Der wirbelnde Lockenkopf
Dirigenten von Barenboim bis Rattle haben Gustavo Dudamel gefördert: Wo er auftritt, versteht er es, sein Publikum mitzureißen. Dudamels musikalische Hochbegabung steht außer Zweifel, doch die Ergebnisse überzeugen nicht immer in jedem Detail.
Er ist der Brausekopf unter den Anwärtern auf die Rattle-Nachfolge bei den Berliner Philharmonikern, der venezolanische Dirigent Gustavo Dudamel. Er ist ein Volle-Kraft-Voraus-Musiker, bei dem es auch schon mal heftig wackeln darf, wenn die Musik nur allen Beteiligten Freude macht. Ob dieser Vertreter der Spassfraktion aber auch die nötige Ernsthaftigkeit mitbringt, um eines der weltweit besten, aber auch stolzesten Orchester zu leiten, bezweifeln auch seine Fans mitunter.
Kometenhafter Aufstieg
Gustavo Dudamel verdankt seinen kometenhaften Aufstieg dem Musikerziehungsprogramm "El Sistema", mit dessen Simon-Bolivar-Jugendorchester er die Welt bereiste und durch hemmungslose Musizierlust bezauberte. 2004 gewann er den Bamberger Dirigierwettbewerb, seit 2009 ist er nach einer Station beim Göteborger Symphonieorchester zum Chefdirigenten des Orchesters von Los Angeles ernannt worden. Seine Hauptaufgabe sieht Gustavo Dudamel weniger in der epochemachenden Interpretation verehrter Meisterwerke als in der Musikvermittlung:
"Das ist als würde man mich fragen, was ist der Unterschied zwischen deiner Familie und deinen Freunden. Das Orchester ist ein Teil meiner Familie, es ist ein Teil von mir."

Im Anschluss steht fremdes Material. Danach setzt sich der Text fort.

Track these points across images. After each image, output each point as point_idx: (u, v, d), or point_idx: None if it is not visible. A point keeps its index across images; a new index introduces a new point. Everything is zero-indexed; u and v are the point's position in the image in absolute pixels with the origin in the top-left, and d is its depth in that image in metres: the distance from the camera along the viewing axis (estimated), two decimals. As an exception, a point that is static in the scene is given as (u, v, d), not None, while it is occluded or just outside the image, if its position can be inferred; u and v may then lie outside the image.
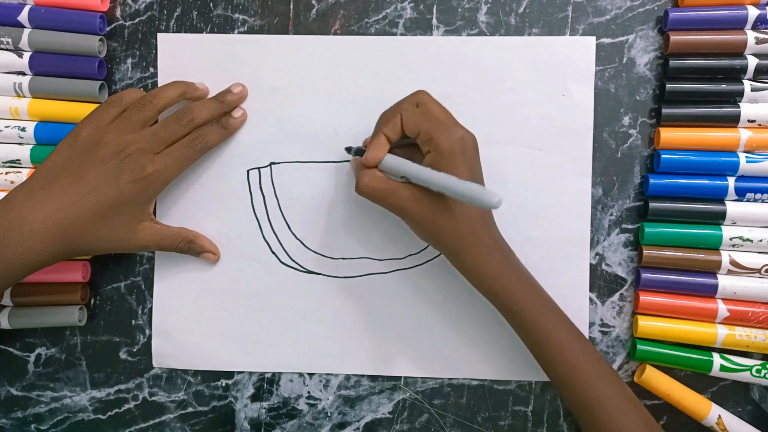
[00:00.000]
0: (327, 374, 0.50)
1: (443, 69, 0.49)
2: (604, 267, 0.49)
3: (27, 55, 0.49)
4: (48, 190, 0.42)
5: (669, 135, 0.47)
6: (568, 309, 0.45)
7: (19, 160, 0.49)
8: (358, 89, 0.49)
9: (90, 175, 0.43)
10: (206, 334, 0.50)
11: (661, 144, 0.47)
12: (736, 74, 0.47)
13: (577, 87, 0.48)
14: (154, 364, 0.51)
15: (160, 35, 0.50)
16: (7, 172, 0.49)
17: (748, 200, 0.47)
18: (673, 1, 0.48)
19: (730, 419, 0.46)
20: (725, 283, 0.46)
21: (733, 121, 0.47)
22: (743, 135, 0.46)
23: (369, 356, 0.50)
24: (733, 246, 0.47)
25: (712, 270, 0.47)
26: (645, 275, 0.47)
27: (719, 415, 0.46)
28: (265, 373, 0.50)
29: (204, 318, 0.50)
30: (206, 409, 0.51)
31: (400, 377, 0.50)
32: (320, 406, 0.50)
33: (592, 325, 0.49)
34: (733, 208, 0.46)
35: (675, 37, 0.46)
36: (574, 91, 0.48)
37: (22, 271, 0.42)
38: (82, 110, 0.48)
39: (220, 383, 0.51)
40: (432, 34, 0.49)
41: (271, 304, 0.50)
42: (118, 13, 0.50)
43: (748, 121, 0.46)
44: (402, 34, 0.49)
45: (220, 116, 0.48)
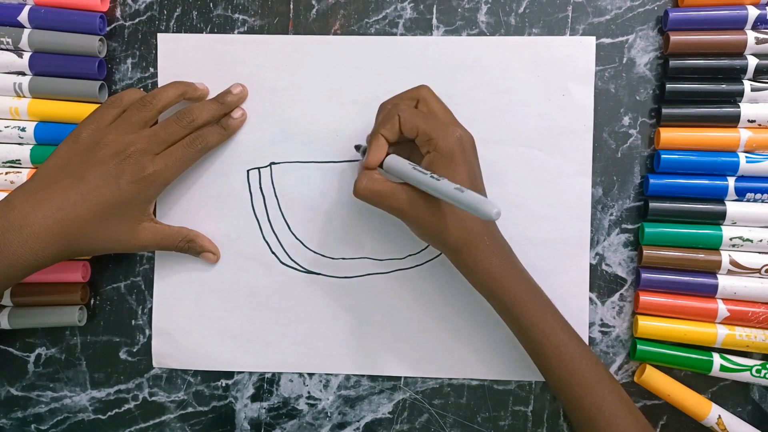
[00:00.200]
0: (327, 374, 0.50)
1: (443, 69, 0.49)
2: (604, 267, 0.49)
3: (27, 55, 0.49)
4: (48, 191, 0.42)
5: (669, 135, 0.47)
6: (568, 309, 0.45)
7: (19, 160, 0.49)
8: (358, 89, 0.49)
9: (90, 176, 0.43)
10: (206, 334, 0.50)
11: (661, 144, 0.47)
12: (736, 74, 0.47)
13: (577, 87, 0.48)
14: (154, 364, 0.51)
15: (160, 35, 0.50)
16: (7, 172, 0.49)
17: (748, 200, 0.47)
18: (673, 1, 0.48)
19: (730, 419, 0.46)
20: (725, 283, 0.46)
21: (733, 121, 0.47)
22: (743, 135, 0.46)
23: (369, 356, 0.50)
24: (733, 246, 0.47)
25: (712, 270, 0.47)
26: (645, 275, 0.47)
27: (719, 415, 0.46)
28: (265, 373, 0.50)
29: (204, 318, 0.50)
30: (206, 409, 0.51)
31: (400, 377, 0.50)
32: (320, 406, 0.50)
33: (592, 325, 0.49)
34: (733, 208, 0.46)
35: (675, 37, 0.46)
36: (574, 91, 0.48)
37: (22, 272, 0.42)
38: (82, 110, 0.48)
39: (220, 383, 0.51)
40: (432, 34, 0.49)
41: (271, 304, 0.50)
42: (118, 13, 0.50)
43: (748, 121, 0.46)
44: (402, 34, 0.49)
45: (220, 117, 0.48)
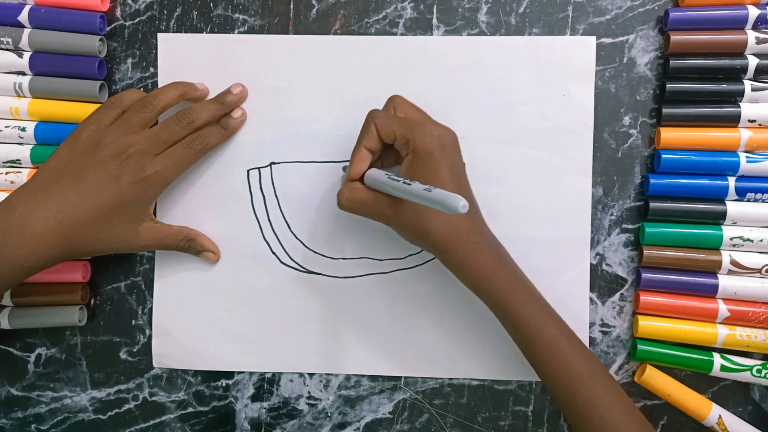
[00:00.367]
0: (327, 374, 0.50)
1: (443, 69, 0.49)
2: (605, 267, 0.49)
3: (27, 55, 0.49)
4: (49, 192, 0.42)
5: (669, 135, 0.47)
6: (568, 309, 0.45)
7: (20, 160, 0.49)
8: (358, 89, 0.49)
9: (90, 177, 0.43)
10: (206, 334, 0.50)
11: (661, 144, 0.47)
12: (737, 74, 0.47)
13: (578, 87, 0.48)
14: (154, 364, 0.51)
15: (160, 35, 0.50)
16: (7, 172, 0.49)
17: (749, 200, 0.47)
18: (674, 1, 0.48)
19: (730, 419, 0.46)
20: (726, 283, 0.46)
21: (734, 121, 0.47)
22: (744, 135, 0.46)
23: (369, 356, 0.50)
24: (734, 246, 0.47)
25: (713, 270, 0.47)
26: (645, 275, 0.47)
27: (720, 415, 0.46)
28: (266, 373, 0.50)
29: (204, 318, 0.50)
30: (206, 409, 0.51)
31: (401, 377, 0.50)
32: (320, 406, 0.50)
33: (592, 325, 0.49)
34: (733, 208, 0.46)
35: (675, 37, 0.46)
36: (575, 91, 0.48)
37: (23, 273, 0.42)
38: (82, 110, 0.48)
39: (220, 383, 0.51)
40: (432, 34, 0.49)
41: (271, 304, 0.50)
42: (118, 13, 0.50)
43: (749, 121, 0.46)
44: (402, 34, 0.49)
45: (220, 117, 0.48)
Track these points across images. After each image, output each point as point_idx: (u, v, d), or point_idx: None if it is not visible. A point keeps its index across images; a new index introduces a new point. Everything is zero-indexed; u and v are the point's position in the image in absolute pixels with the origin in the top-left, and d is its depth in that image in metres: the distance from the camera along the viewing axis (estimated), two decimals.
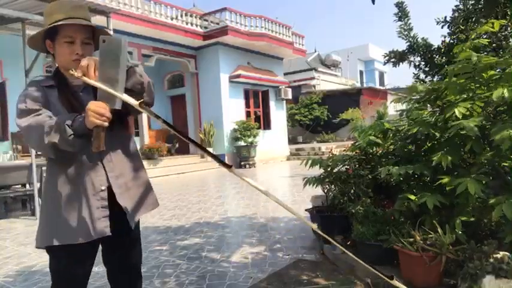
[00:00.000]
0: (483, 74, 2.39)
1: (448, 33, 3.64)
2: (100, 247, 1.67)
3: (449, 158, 2.32)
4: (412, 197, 2.54)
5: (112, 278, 1.77)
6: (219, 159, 1.19)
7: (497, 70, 2.48)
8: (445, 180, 2.30)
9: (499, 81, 2.27)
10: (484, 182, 2.20)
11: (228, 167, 1.07)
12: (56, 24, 1.47)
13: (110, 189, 1.56)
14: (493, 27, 2.57)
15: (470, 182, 2.16)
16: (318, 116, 20.77)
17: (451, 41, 3.60)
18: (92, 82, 1.31)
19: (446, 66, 2.98)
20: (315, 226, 1.16)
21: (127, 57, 1.38)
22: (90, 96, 1.54)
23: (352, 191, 3.46)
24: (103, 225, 1.52)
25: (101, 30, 1.59)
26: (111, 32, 9.79)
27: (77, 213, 1.50)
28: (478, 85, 2.43)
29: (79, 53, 1.51)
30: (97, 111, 1.29)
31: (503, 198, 2.09)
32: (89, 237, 1.50)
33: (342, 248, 1.08)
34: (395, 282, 0.87)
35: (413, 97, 3.00)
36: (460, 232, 2.35)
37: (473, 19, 3.42)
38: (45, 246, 1.54)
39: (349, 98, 20.89)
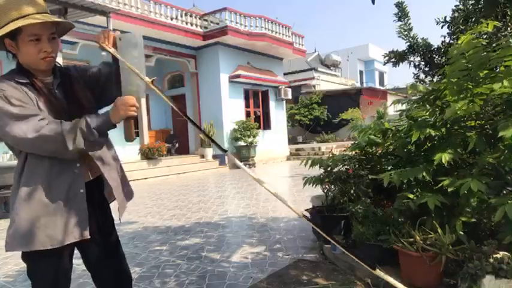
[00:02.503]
0: (479, 73, 2.39)
1: (448, 33, 3.64)
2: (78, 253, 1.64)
3: (449, 155, 2.32)
4: (411, 196, 2.54)
5: (99, 280, 1.73)
6: (216, 142, 1.37)
7: (497, 70, 2.48)
8: (446, 182, 2.30)
9: (496, 80, 2.27)
10: (486, 182, 2.19)
11: (224, 151, 1.20)
12: (20, 25, 1.36)
13: (87, 186, 1.55)
14: (487, 27, 2.56)
15: (473, 182, 2.15)
16: (318, 116, 20.76)
17: (451, 41, 3.60)
18: (126, 63, 1.42)
19: (445, 66, 2.99)
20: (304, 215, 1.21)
21: (142, 49, 1.49)
22: (63, 93, 1.53)
23: (352, 191, 3.46)
24: (84, 227, 1.50)
25: (65, 22, 1.52)
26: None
27: (59, 216, 1.45)
28: (475, 84, 2.43)
29: (48, 50, 1.44)
30: (129, 104, 1.39)
31: (505, 199, 2.09)
32: (72, 239, 1.48)
33: (341, 247, 1.09)
34: (378, 272, 0.88)
35: (413, 97, 3.00)
36: (461, 233, 2.35)
37: (473, 19, 3.42)
38: (23, 252, 1.47)
39: (349, 98, 20.88)
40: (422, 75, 3.84)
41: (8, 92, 1.38)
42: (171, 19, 12.64)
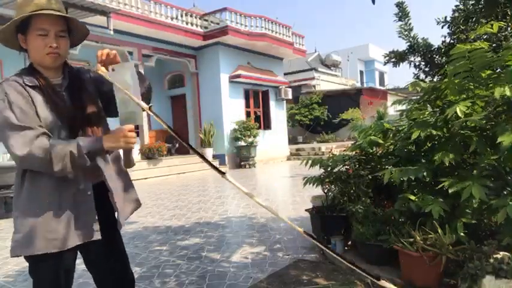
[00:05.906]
0: (481, 74, 2.38)
1: (448, 33, 3.64)
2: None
3: (451, 155, 2.32)
4: (412, 197, 2.54)
5: (100, 281, 1.72)
6: (213, 165, 1.25)
7: (497, 70, 2.48)
8: (447, 183, 2.29)
9: (498, 81, 2.27)
10: (486, 185, 2.19)
11: (222, 173, 1.14)
12: (26, 15, 1.39)
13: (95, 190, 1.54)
14: (491, 28, 2.56)
15: (474, 187, 2.15)
16: (318, 116, 20.75)
17: (451, 41, 3.60)
18: (129, 94, 1.36)
19: (446, 66, 2.98)
20: (301, 230, 1.13)
21: (136, 76, 1.44)
22: (70, 95, 1.52)
23: (352, 191, 3.46)
24: (93, 229, 1.50)
25: (75, 20, 1.52)
26: (105, 29, 9.74)
27: (67, 218, 1.45)
28: (477, 85, 2.43)
29: (53, 45, 1.44)
30: (127, 136, 1.42)
31: (506, 200, 2.08)
32: (77, 241, 1.47)
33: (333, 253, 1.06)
34: (382, 283, 0.85)
35: (413, 97, 3.00)
36: (462, 234, 2.35)
37: (474, 19, 3.42)
38: (29, 255, 1.45)
39: (349, 98, 20.86)
40: (422, 76, 3.84)
41: (12, 96, 1.38)
42: (171, 19, 12.63)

Große Dirigenten von Daniel Barenboim bis Simon Rattle haben Gustavo Dudamel nach Kräften gefördert, und wo er auftritt, versteht er es sein Publikum mitzureißen. Unter den aktuellen Bewerbern um den Chefsessel in der Berliner Philharmonie ist er zumindest in dieser Hinsicht dem derzeitigen Amtsinhaber Rattle am ähnlichsten, auch der will bei jedem Werk vermitteln, dass Musizieren allen Beteiligten ungeheuren Spaß macht. Eine große Anzahl der Philharmoniker scheint dieser Ästhetik inzwischen aber ein wenig überdrüssig zu sein und wünscht sich wohl wieder eine größere Ernsthaftigkeit in ihrer Kunst.
Emphatische Hyperaktivität
Das soll nicht heißen, dass die Orchestermusiker den charismatischen 34-jährigen nicht mögen. Seit seinem Philharmonikerdebüt im Jahr 2008 wurde er so häufig eingeladen wie keiner anderer Nachwuchsdirigent seiner Generation. Für die großen Unterhaltungsformate wie das jährliche Waldbühnenkonzert vor tausenden Zuschauern kann man sich auch keinen besseren Dirigenten denken als ihn, der mit großer Geste und heftig wirbelndem Lockenkopf für gute Stimmung sorgt. Dudamels musikalische Hochbegabung steht vollkommen außer Zweifel, aber obwohl er in den letzten Jahren seine emphatische Hyperaktivität immer besser in den Griff bekommt, überzeugen die Ergebnisse nicht in jedem Detail.
Ob sich die Philharmoniker auf das Wagnis einlassen, einen jungen Wilden an ihre Spitze zu wählen, der sicher bei ihnen noch einiges zu lernen hätte, das darf man mit guten Gründen für wenig wahrscheinlich halten. Schafft er es doch, sich beim Rennen um die Rattle-Nachfolge durchzusetzen, so wäre das ein echter Coup und die Musikwelt würde wieder einmal gebannt auf die Berliner Philharmonie schauen, um mitzuerleben, wie Dudamel an der Herausforderung, das äußerst selbstbewusste Orchester zu leiten.